A pesquisa descreveu os processos de construção de políticas públicas internas de enfrentamento ao tráfico de pessoas, no Brasil e na Espanha, desde a incorporação das normativas internacionais de Palermo, assim como descreveu as políticas públicas criadas internamente, a governança e a institucionalidade desenvolvidas, analisando se têm permitido a criação de um regime com enfoque em direitos humanos, visando e priorizando a proteção e atenção às mulheres vítimas. Procurou-se identificar elementos relevantes para a construção de um regime baseado em direitos humanos, apontando reflexões para uma intervenção nessa perspectiva. Como considerações finais, avaliou-se que o jogo de forças entre os atores, nos espaços internacionais e internos nos estados, considerando também seus interesses e pautas próprias, vem permitindo avanços na construção de uma mentalidade no sentido da necessidade de proteção das vítimas. No âmbito interno, verificaram-se políticas públicas que forçam e condicionam os estados a proteger e atender as vítimas. Por outro lado, ainda há muito a ser construído e, principalmente, muito a se fazer para que as vítimas estejam, efetivamente, na centralidade das ações internacionais e nacionais de enfrentamento ao tráfico de pessoas, especialmente mulheres.
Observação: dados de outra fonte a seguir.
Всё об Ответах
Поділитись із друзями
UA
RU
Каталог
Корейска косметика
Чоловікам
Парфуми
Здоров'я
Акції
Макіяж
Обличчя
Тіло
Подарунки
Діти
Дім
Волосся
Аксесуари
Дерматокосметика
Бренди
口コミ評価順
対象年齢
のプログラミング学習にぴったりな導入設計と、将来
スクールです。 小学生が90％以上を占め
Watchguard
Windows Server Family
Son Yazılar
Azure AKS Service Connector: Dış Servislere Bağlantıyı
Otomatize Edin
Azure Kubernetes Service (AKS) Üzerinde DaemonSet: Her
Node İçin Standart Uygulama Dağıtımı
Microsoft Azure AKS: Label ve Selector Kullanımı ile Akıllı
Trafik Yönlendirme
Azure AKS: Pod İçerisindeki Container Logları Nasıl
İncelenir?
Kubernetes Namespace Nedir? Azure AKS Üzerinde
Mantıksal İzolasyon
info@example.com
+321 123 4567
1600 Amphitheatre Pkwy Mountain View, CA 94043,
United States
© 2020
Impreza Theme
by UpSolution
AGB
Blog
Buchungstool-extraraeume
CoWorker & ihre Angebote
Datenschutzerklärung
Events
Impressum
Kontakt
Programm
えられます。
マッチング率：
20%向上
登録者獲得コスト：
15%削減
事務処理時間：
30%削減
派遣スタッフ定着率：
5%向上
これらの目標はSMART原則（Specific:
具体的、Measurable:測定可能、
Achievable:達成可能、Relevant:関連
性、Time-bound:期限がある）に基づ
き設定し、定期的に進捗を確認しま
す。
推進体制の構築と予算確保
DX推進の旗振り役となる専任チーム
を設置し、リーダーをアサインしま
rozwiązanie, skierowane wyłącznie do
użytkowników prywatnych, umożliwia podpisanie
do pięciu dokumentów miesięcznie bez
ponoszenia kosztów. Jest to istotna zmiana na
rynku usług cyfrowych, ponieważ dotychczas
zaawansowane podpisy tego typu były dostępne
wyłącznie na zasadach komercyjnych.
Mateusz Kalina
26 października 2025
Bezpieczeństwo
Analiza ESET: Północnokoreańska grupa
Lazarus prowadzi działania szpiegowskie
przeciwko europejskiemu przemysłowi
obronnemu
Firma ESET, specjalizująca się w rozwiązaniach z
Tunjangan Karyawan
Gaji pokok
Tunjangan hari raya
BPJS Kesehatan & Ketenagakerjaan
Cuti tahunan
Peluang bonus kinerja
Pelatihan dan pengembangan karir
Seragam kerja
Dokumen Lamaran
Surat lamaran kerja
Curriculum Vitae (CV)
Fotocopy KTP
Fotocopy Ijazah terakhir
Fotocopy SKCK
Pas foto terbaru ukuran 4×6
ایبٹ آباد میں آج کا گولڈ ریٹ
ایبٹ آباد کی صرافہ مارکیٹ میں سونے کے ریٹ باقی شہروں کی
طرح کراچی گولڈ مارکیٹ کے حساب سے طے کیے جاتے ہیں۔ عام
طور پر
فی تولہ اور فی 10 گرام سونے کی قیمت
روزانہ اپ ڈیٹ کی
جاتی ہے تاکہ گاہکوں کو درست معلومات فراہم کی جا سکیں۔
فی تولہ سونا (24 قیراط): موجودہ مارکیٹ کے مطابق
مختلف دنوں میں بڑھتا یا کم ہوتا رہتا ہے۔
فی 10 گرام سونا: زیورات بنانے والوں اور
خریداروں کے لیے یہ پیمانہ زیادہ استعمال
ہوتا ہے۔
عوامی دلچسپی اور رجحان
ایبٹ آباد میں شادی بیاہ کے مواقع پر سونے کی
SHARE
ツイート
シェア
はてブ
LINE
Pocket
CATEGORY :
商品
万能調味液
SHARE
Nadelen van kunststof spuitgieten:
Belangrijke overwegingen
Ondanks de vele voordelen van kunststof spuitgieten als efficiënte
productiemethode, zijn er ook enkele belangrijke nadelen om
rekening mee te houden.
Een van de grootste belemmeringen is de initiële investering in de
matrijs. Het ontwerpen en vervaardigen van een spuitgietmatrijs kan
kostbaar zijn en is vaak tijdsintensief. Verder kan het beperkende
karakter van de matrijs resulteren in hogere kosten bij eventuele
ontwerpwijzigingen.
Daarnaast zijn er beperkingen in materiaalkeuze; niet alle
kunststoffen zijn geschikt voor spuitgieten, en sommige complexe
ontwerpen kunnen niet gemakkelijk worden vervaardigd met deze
Descreva, resumidamente, a importância acadêmica e social de sua pesquisa, isto é, sua contribuição para o universo científico e o cotidiano das pessoas.
Acredito que a tese trouxe muitas reflexões e sugeriu algumas recomendações, que podem ser ideias iniciais a serem aprimoradas para a construção do enfrentamento ao tráfico de mulheres para fins de exploração sexual, a partir de uma perspectiva de direitos, especialmente nos modelos brasileiro e espanhol, rompendo com o modelo da criminalização e securitização dos Estados. As mulheres vítimas de tráfico não podem esperar. A necessidade da continuidade e aprimoramento da construção de um regime protetivo é mais que urgente! Essa contribuição é importante e minha pretensão, enquanto acadêmica, sempre foi a de elaborar um documento que possa ultrapassar os ‘muros’ da universidade e apontar caminhos para a prática e para a mudança social! Sinto que somente assim, com o trabalho e o esforço de construir este documento, a partir do meu olhar, mas da prática de muitos atores, poderemos mudar a realidade do enfrentamento ao tráfico de pessoas.